» **Exercise text**:

The Liberal, Kan., native, now 40, moved there at the end of 2000.
'I was just a kid, barely old enough to drink beer,” he said. That hits at the heart of his 2011 hit, 'One More Drinkin' Song” and of his 2013 chart-topper, 'Drink to That All Night.”
Raising a glass isn't the only thing on his mind, however. He also sings of love lost and found, and whatever's in his heart at the moment. He'll be showcasing what's on his mind when he performs Friday night (9/27) in Cedar Rapids. The concert has been moved from the outdoor McGrath Amphitheatre to the indoor U.S. Cellular Center downtown. He'll appear between sets by opener Tucker Beathard and headliner Granger Smith.
'Those guys are both friends of mine and extremely talented,” he said, 'and just solid guys all the way through.”
They're all storytellers, so their styles click and complement each other, creating 'a cool ebb and flow of up-tempos and slow songs and happy, sad, funny - a little bit of everything,” Niemann said.

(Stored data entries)
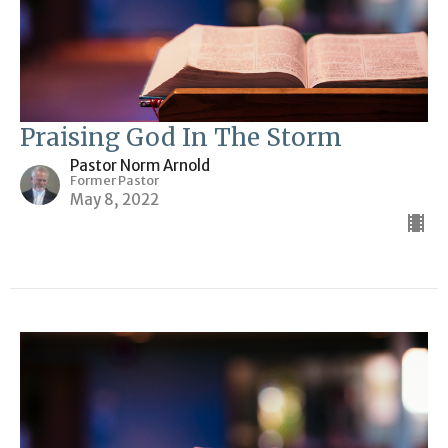
Praising God In The Storm
Pastor Norm Arnold
Former Pastor
May 8, 2022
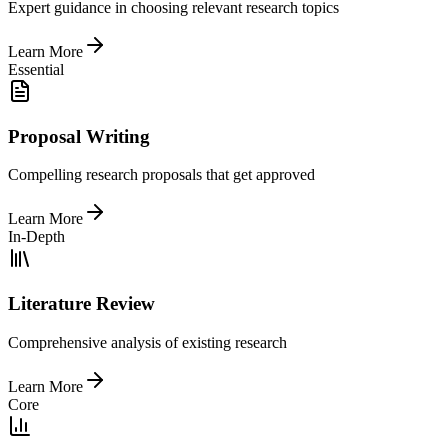
Expert guidance in choosing relevant research topics
Learn More
Essential
Proposal Writing
Compelling research proposals that get approved
Learn More
In-Depth
Literature Review
Comprehensive analysis of existing research
Learn More
Core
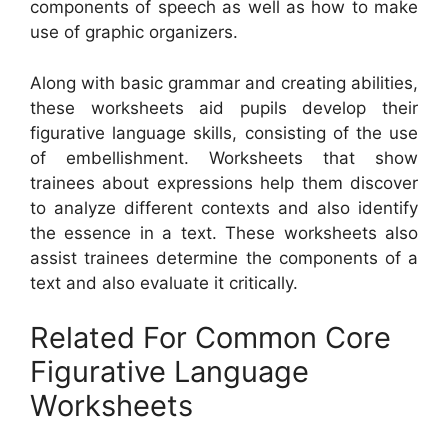
components of speech as well as how to make
use of graphic organizers.
Along with basic grammar and creating abilities,
these worksheets aid pupils develop their
figurative language skills, consisting of the use
of embellishment. Worksheets that show
trainees about expressions help them discover
to analyze different contexts and also identify
the essence in a text. These worksheets also
assist trainees determine the components of a
text and also evaluate it critically.
Related For Common Core
Figurative Language
Worksheets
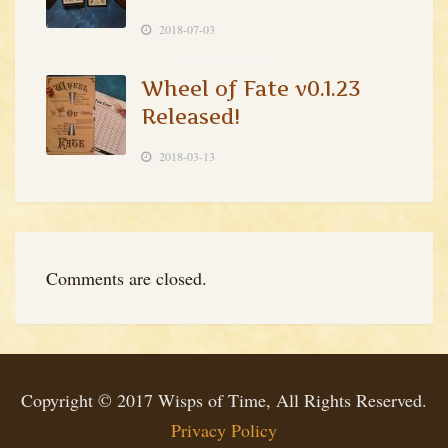
2018-07-03
Wheel of Fate v0.1.23
Released!
2018-03-13
Comments are closed.
Copyright © 2017 Wisps of Time, All Rights Reserved.
Privacy Policy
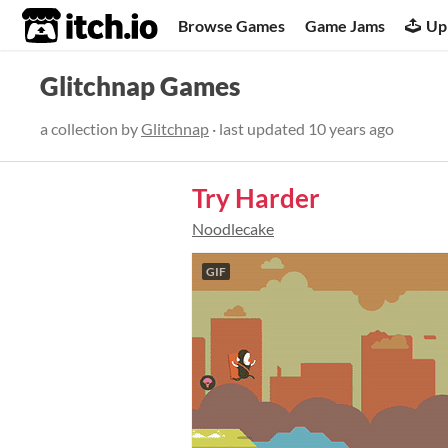
itch.io
Browse Games
Game Jams
Up
Glitchnap Games
a collection by
Glitchnap
· last updated
10 years ago
Try Harder
Noodlecake
GIF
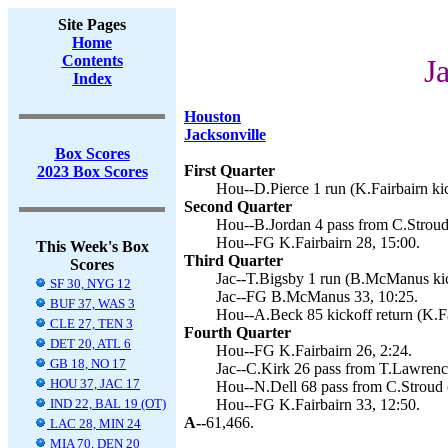
Site Pages
Home
Contents
J
Index
Houston
Jacksonville
Box Scores
First Quarter
2023 Box Scores
Hou--D.Pierce 1 run (K.Fairbairn kic
Second Quarter
Hou--B.Jordan 4 pass from C.Stroud 
Hou--FG K.Fairbairn 28, 15:00.
This Week's Box
Third Quarter
Scores
Jac--T.Bigsby 1 run (B.McManus kic
SF 30, NYG 12
Jac--FG B.McManus 33, 10:25.
BUF 37, WAS 3
Hou--A.Beck 85 kickoff return (K.Fa
CLE 27, TEN 3
Fourth Quarter
DET 20, ATL 6
Hou--FG K.Fairbairn 26, 2:24.
GB 18, NO 17
Jac--C.Kirk 26 pass from T.Lawren
HOU 37, JAC 17
Hou--N.Dell 68 pass from C.Stroud (
IND 22, BAL 19 (OT)
Hou--FG K.Fairbairn 33, 12:50.
A--
61,466.
LAC 28, MIN 24
MIA 70, DEN 20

» **Parts of the exercise**:
1. Translate this sentence from the concert article into Spanish: "The concert has been moved from the outdoor McGrath Amphitheatre to the indoor U.S. Cellular Center downtown."
2. Go on with the concert article about Niemann's Cedar Rapids show, picking up after its last sentence.

» **Answers to the tasks**:
1. El concierto se ha trasladado del McGrath Amphitheatre, al aire libre, al U.S. Cellular Center, bajo techo, en el centro de la ciudad.

2.
He's looking forward to sharing the stage with them during a couple of runout concerts, tucked within his own headlining 'Tall Boys and Short Stories” tour. He considers all of his songs to be short stories, often developed around a core theme from a couple of angles, with the hook of the song being a kind of punch line, he said. And sometimes he finds it easier to write 'backward,” like reading the end of a book before diving into it.
The songs that seem to mean the most to him are the ones 'just bursting at the seams to want to come out, and they happen quickly,” he said.
Songwriting is a craft he's been honing most of his life, catching industry ears. Shortly after moving to Nashville, Garth Brooks tapped him for several collaborations, including 'Good Ride Cowboy.” Niemann's songs also have been recorded by Blake Shelton, Colbie Caillat, Diamond Rio, Mark Chesnutt and other heavy-hitters.
Niemann discounts any notions of being a child prodigy. He was more like a product of his environment.
'My parents owned a roller-skating rink, so I was always around music as a kid and just associated it with fun,” he said. 'I would make songs up. The only reason I would know how old I was, is that my parents were nice enough to save all these lyric sheets throughout my childhood.”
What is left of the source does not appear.